:: Extract provided

    (Side note: Replace the intake manifold gaskets every three years),
    Giimoozaabi
  • BarrellBarrell Posts: 1,200 Officer
    edited December 2018 #3
    hellsgate said:
    put a cheap, but new, engine in my 85 century. V8 iron block open cooled. Kept me on the water for a couple grand and I knew it wasn’t going to last 10 years or anything like that. Used saltaway after every use.  Less than a year freeze plugs started to go. 18 months and thing is toast. I’ve got a good engine guy and the only explanation he has is the salt away after ever use was too much. The acid ate away at the internal passages. Anybody hear of such a thing?
      Salt away says its biodegradable, non toxic, and water based. What makes you think its an acid? I fish everyday so I only use the salt away once every week.
  • StankBaitStankBait Posts: 386 Deckhand
    edited December 2018 #4
    If the block did not have brass plugs when installed, it was not set up for marine use.
::::
:: Extracted records
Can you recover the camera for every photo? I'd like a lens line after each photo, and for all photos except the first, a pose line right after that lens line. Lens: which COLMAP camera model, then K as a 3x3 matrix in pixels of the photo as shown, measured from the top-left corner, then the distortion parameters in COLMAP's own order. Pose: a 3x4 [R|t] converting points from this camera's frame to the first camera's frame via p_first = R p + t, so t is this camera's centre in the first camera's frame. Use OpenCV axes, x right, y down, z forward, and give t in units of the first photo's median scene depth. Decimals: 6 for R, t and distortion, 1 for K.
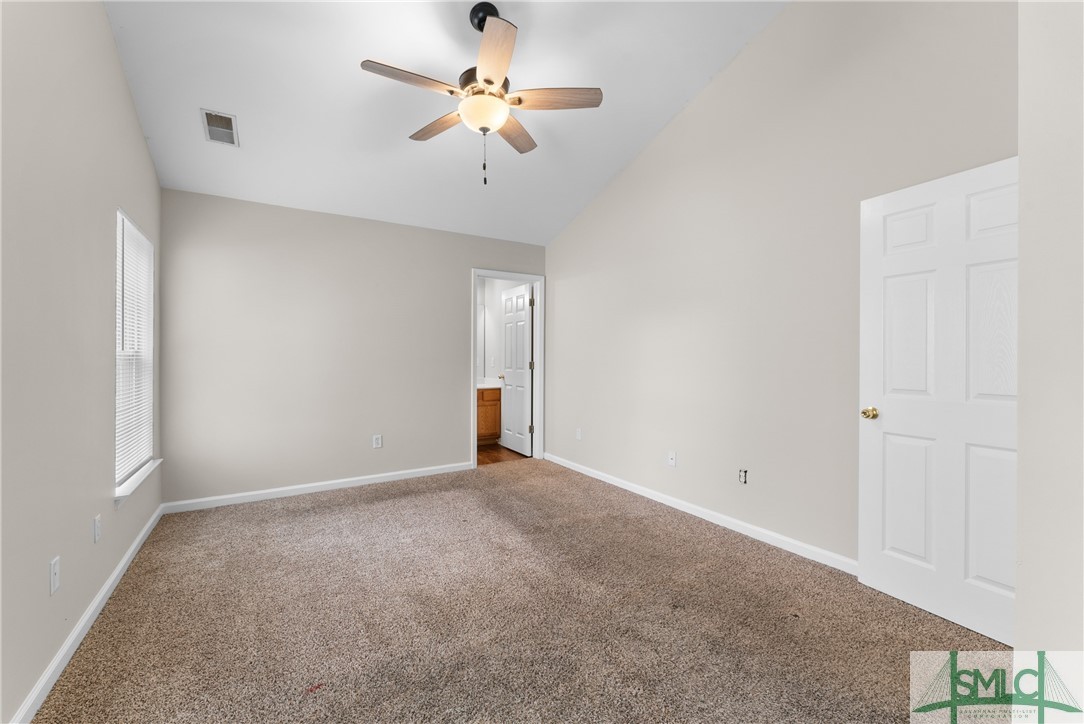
lens RADIAL K [[446.7, 0, 542.0], [0, 446.7, 362.0], [0, 0, 1]] dist [0.000430, 0.000045]
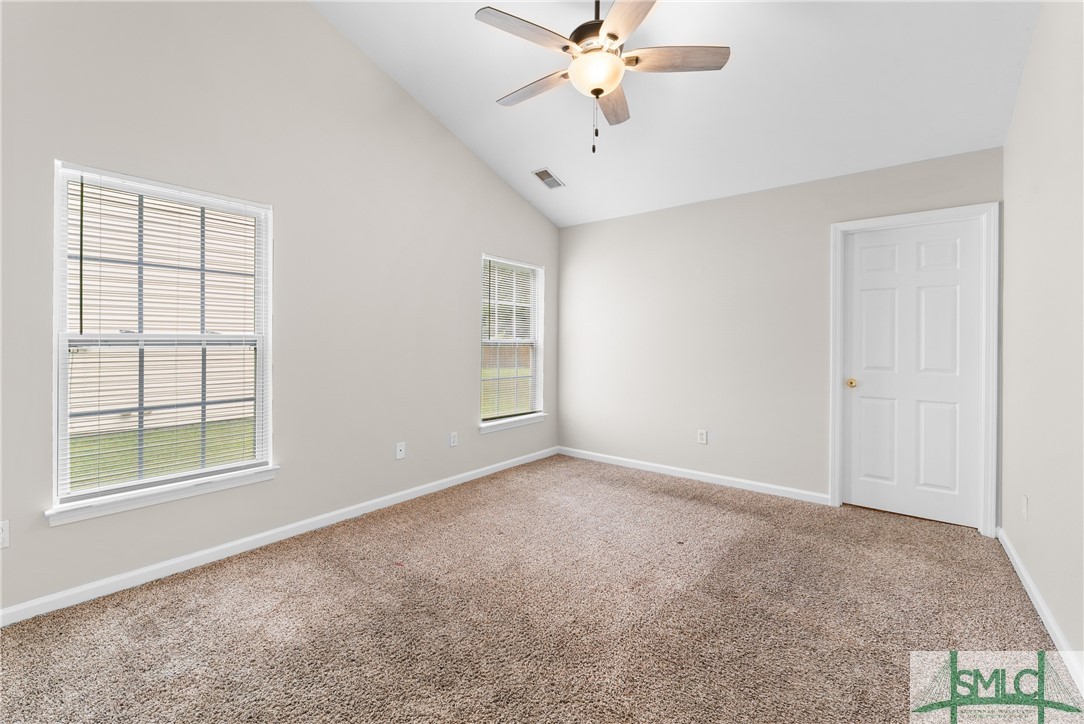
lens RADIAL K [[460.9, 0, 542.4], [0, 460.9, 341.9], [0, 0, 1]] dist [-0.000223, -0.000015]
pose [[0.332150, 0.000144, -0.943227, 0.511310], [-0.024258, 0.999671, -0.008389, -0.004423], [0.942915, 0.025668, 0.332044, 0.431593]]
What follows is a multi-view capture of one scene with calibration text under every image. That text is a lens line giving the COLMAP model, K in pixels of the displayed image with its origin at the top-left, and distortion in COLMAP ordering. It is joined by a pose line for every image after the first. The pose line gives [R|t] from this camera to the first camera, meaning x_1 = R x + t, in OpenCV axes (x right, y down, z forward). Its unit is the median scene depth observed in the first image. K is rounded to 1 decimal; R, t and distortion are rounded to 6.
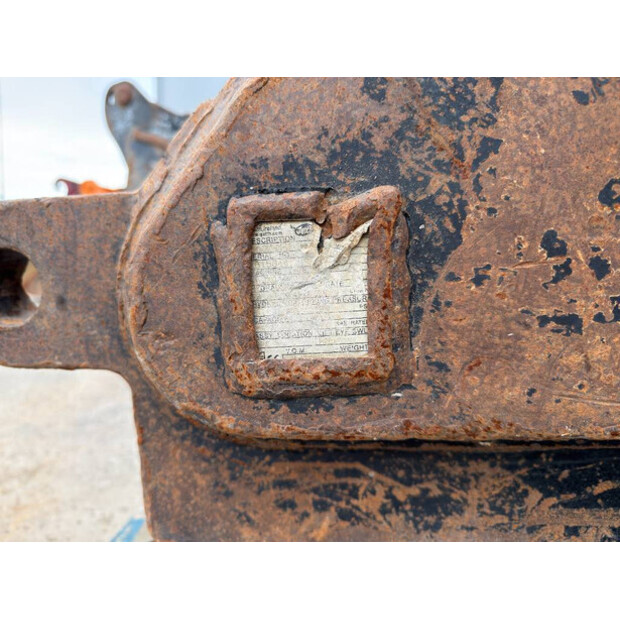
lens RADIAL K [[459.7, 0, 308.9], [0, 459.7, 308.6], [0, 0, 1]] dist [-0.030704, -0.005539]
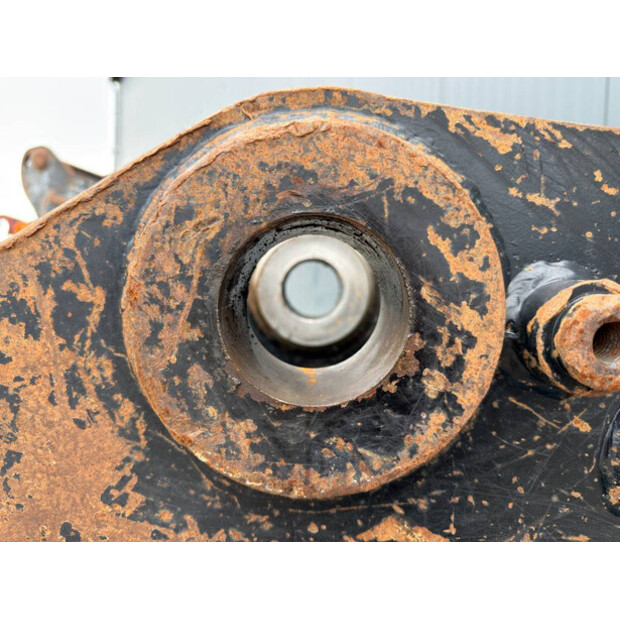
lens RADIAL K [[459.7, 0, 308.9], [0, 459.7, 308.6], [0, 0, 1]] dist [-0.030704, -0.005539]
pose [[0.996863, 0.013536, 0.077976, 0.752849], [-0.008296, 0.997709, -0.067145, -0.468851], [-0.078706, 0.066287, 0.994692, -0.220388]]
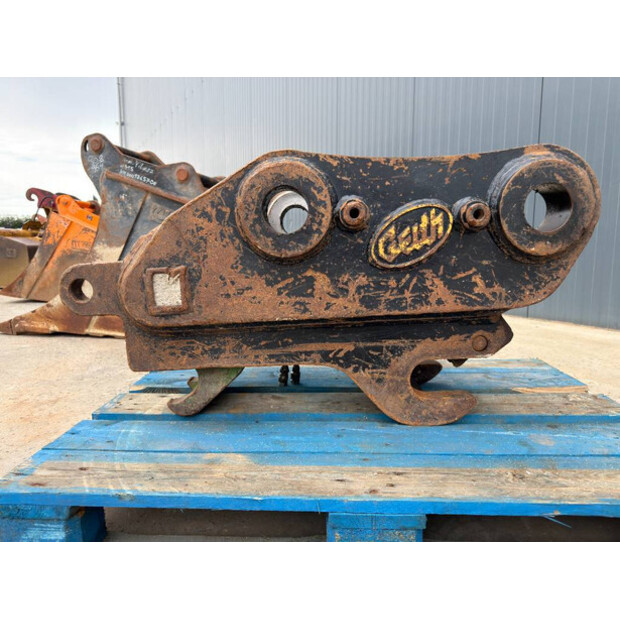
lens RADIAL K [[438.8, 0, 310.0], [0, 438.8, 310.0], [0, 0, 1]] dist [0.117963, -0.188460]
pose [[0.997396, -0.029957, 0.065604, 0.770420], [0.028805, 0.999415, 0.018438, 0.082939], [-0.066118, -0.016500, 0.997675, -2.355366]]
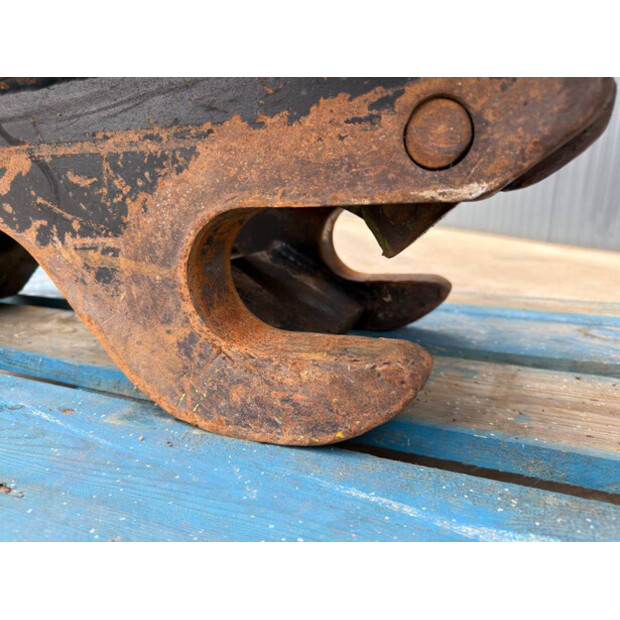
lens RADIAL K [[438.8, 0, 310.0], [0, 438.8, 310.0], [0, 0, 1]] dist [0.117963, -0.188460]
pose [[0.968416, 0.061000, -0.241765, 2.216780], [-0.033357, 0.992592, 0.116830, 0.635587], [0.247100, -0.105075, 0.963276, 0.036511]]
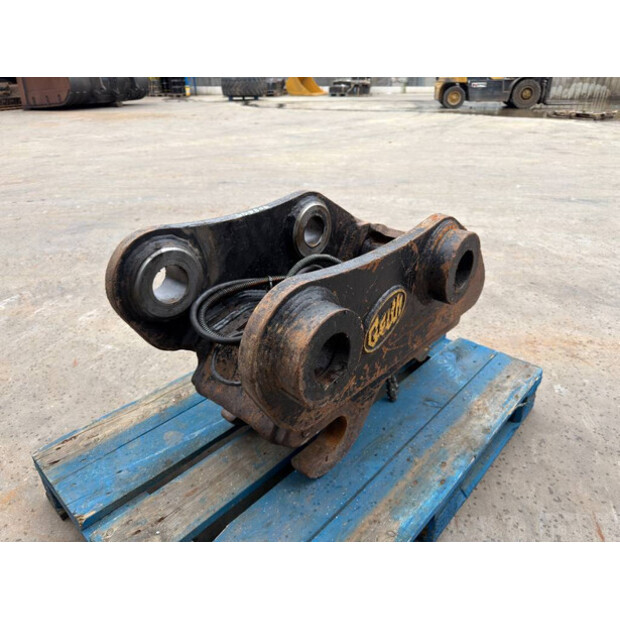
lens RADIAL K [[449.7, 0, 315.2], [0, 449.7, 291.0], [0, 0, 1]] dist [-0.001434, -0.002454]
pose [[-0.587414, 0.342347, -0.733310, 4.387123], [-0.108707, 0.864529, 0.490686, -2.276839], [0.801952, 0.367952, -0.470621, 3.156437]]
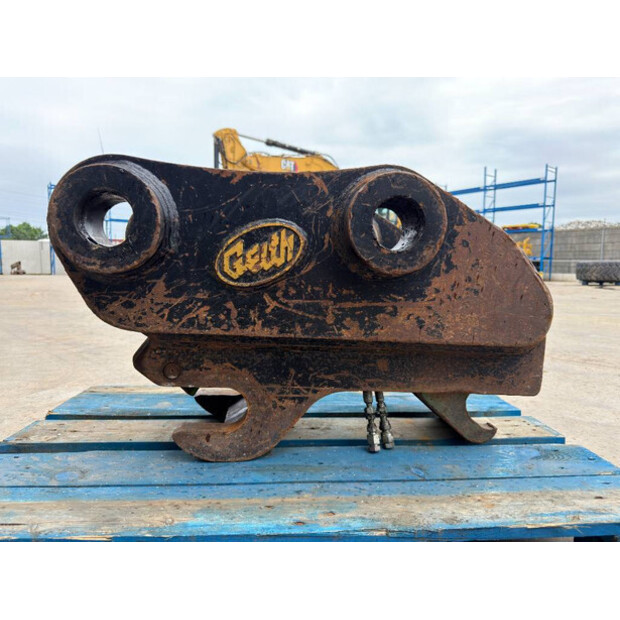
lens RADIAL K [[447.6, 0, 309.6], [0, 447.6, 298.7], [0, 0, 1]] dist [0.002988, -0.004600]
pose [[-0.982295, -0.006688, -0.187221, 1.983113], [-0.043130, 0.980591, 0.191262, -0.824632], [0.182308, 0.195950, -0.963518, 4.890189]]
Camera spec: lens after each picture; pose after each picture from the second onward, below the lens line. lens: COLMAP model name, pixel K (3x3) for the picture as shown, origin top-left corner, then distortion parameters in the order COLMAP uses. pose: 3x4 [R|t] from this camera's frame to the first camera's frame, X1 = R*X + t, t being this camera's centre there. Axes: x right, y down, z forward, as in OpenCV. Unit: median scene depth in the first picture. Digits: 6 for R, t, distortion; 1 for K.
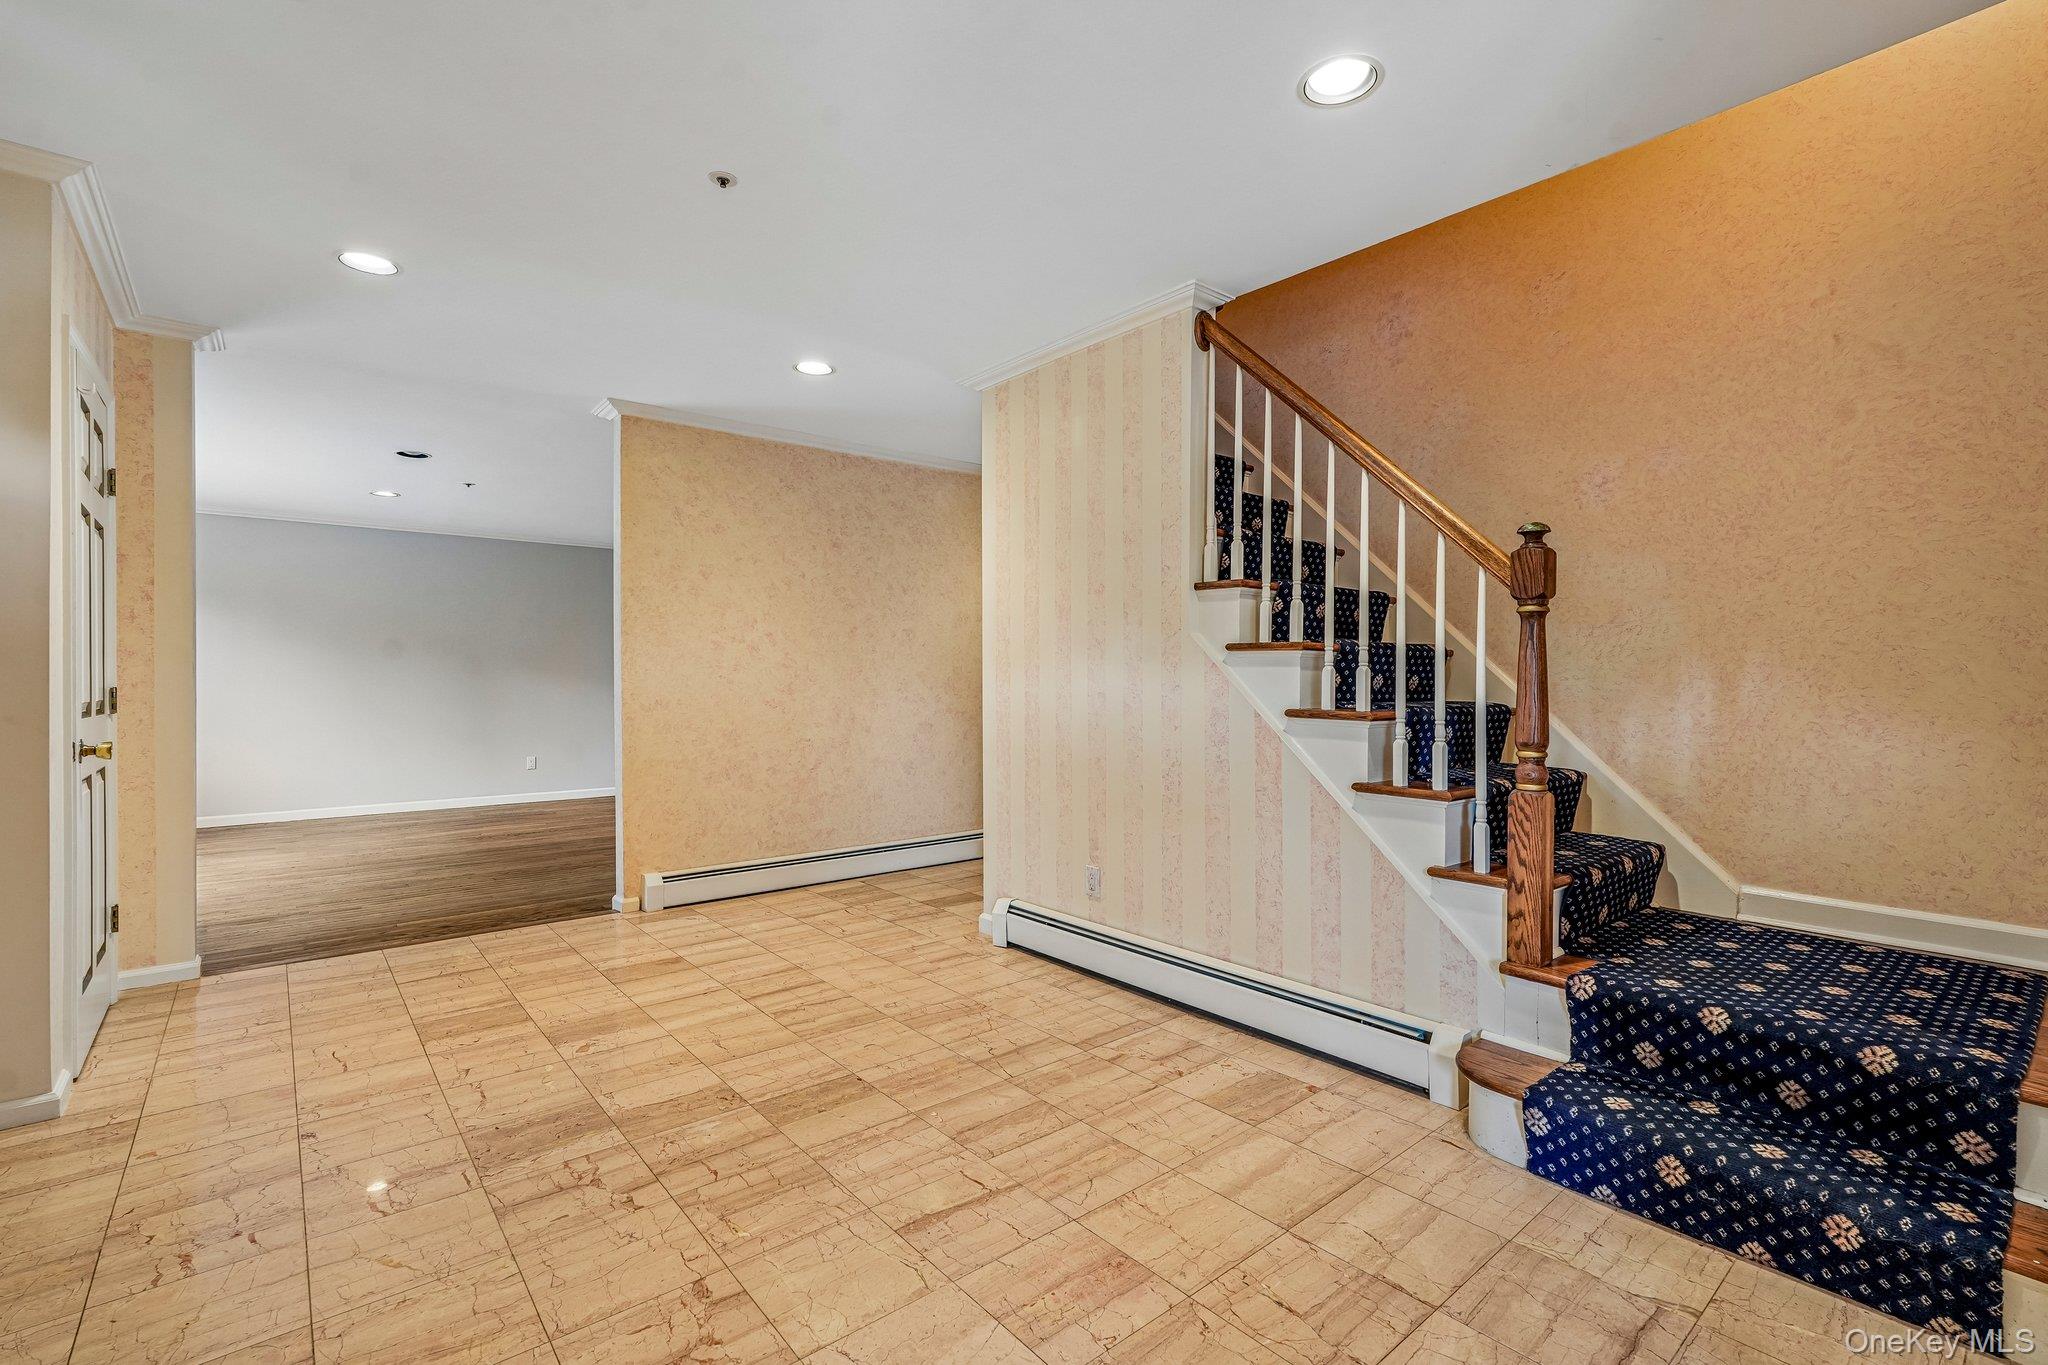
::::
### Tasks for this exercise
**a)** Answer these about the forum thread:
(i) How often does the side note say to replace the intake manifold gaskets?
(ii) What kind of engine did hellsgate put in the 85 Century?
(iii) According to StankBait, what missing feature shows a block was not set up for marine use?
**b)** From the forum thread, return everything from "(Side note: Replace" down to "such a thing?".

### Solved problems
**a)**
(i) Every three years.
(ii) A cheap but new V8 iron block engine, open cooled.
(iii) Brass plugs at installation.

**b)**
(Side note: Replace the intake manifold gaskets every three years),
    Giimoozaabi
  • BarrellBarrell Posts: 1,200 Officer
    edited December 2018 #3
    hellsgate said:
    put a cheap, but new, engine in my 85 century. V8 iron block open cooled. Kept me on the water for a couple grand and I knew it wasn’t going to last 10 years or anything like that. Used saltaway after every use.  Less than a year freeze plugs started to go. 18 months and thing is toast. I’ve got a good engine guy and the only explanation he has is the salt away after ever use was too much. The acid ate away at the internal passages. Anybody hear of such a thing?